Danbri referred us to work he had done after the last DC meeting in 2004 on a SPARQL query to convert between the two forms. Discussion then moved onto special case processing for particular properties, along the lines of “if you see a dc:creator property with a literal value then you should insert a blank node and hang the literal off of that”. Note that I’m paraphrasing, no-one actually said this but it was the intent.
That’s when my crisis struck. I was sitting at the world’s foremost metadata conference in a room full of people who cared deeply about the quality of metadata and we were discussing scraping data from descriptions! Scraping metadata from Dublin Core! I had to go check the dictionary entry for oxymoron just in case that sentence was there! If professional cataloguers are having these kinds of problems with RDF then we are fucked.
It says to me that the looseness of the model is introducing far too much complexity as evidenced by the difficulties being experienced by the Dublin Core community and the W3C HTML working group. A simpler RDF could take a lot of this pain away and hit a sweet spot of simplicity versus expressivity.
Where can complexity be removed?
The graph is fundamental and I think the base triple model – the simplest construct that could possibly make a graph – is right. But there are too many types of nodes: URIs, blanks, literals, literals with language, datatyped literals, XML literals. What if there were only two: literals and URIs? The rest are a distraction. URIs are cheap and to be honest I’ve never understood why referring to me with a URI like
http://purl.org/NET/iand/foaf#ian is frowned on, especially in light of the httpRange-14 decision.
What if it were possible to define two types of properties: those that had literal values and those that had URI values? Wouldn’t that make mappings from HTML and Dublin Core simpler and easier to validate?

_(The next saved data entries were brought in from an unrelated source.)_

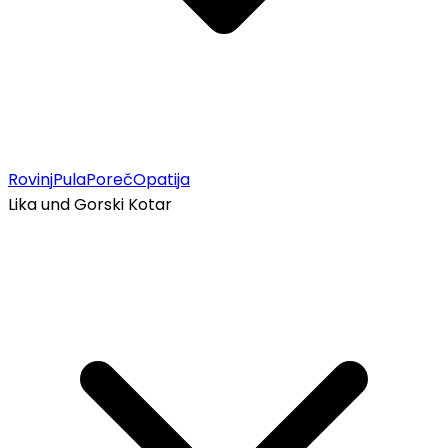
Rovinj
Pula
Poreč
Opatija
Lika und Gorski Kotar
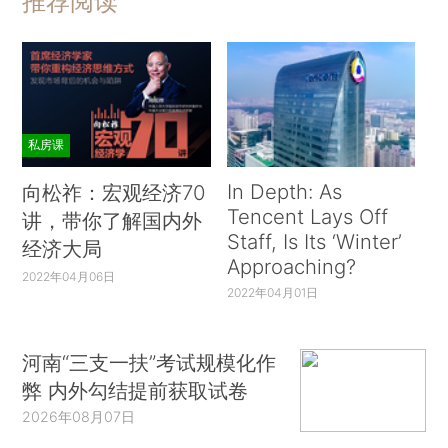
推荐阅读
私房课
In Depth: As
向松祚：宏观经济70
Tencent Lays Off
讲，带你了解国内外
Staff, Is Its ‘Winter’
经济大局
Approaching?
2022年04月06日
2022年04月01日
河南“三支一扶”考试规模化作
弊 内外勾结提前获取试卷
2026年08月07日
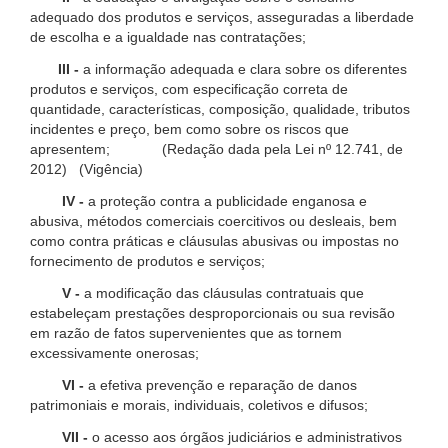
adequado dos produtos e serviços, asseguradas a liberdade
de escolha e a igualdade nas contratações;
III -
a informação adequada e clara sobre os diferentes
produtos e serviços, com especificação correta de
quantidade, características, composição, qualidade, tributos
incidentes e preço, bem como sobre os riscos que
apresentem; (Redação dada pela Lei nº 12.741, de
2012) (Vigência)
IV -
a proteção contra a publicidade enganosa e
abusiva, métodos comerciais coercitivos ou desleais, bem
como contra práticas e cláusulas abusivas ou impostas no
fornecimento de produtos e serviços;
V -
a modificação das cláusulas contratuais que
estabeleçam prestações desproporcionais ou sua revisão
em razão de fatos supervenientes que as tornem
excessivamente onerosas;
VI -
a efetiva prevenção e reparação de danos
patrimoniais e morais, individuais, coletivos e difusos;
VII -
o acesso aos órgãos judiciários e administrativos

What if we jilted the ugly sisters of
rdf:Seq and took reification out back and shot it? How many tears would be shed?
What if we junked classes, domains and ranges? Would anyone notice? The key concept in RDF is the relationship, the property.
The result would be a subset of RDF, RDF-lite perhaps. All instances of RDF-lite would be valid RDF-full but the converse couldn’t be true. Sparql would still work and so, I suspect, would the OWL machinery despite the omission of classes. RDF diffs would be trivial without blank nodes allowing efficient synchronisation of triple stores. Signing of triples would also be possible without requiring the hoops of canonicalisation to be jumped through.
Maybe it’s necessary to take a few steps back to find the true path to the summit.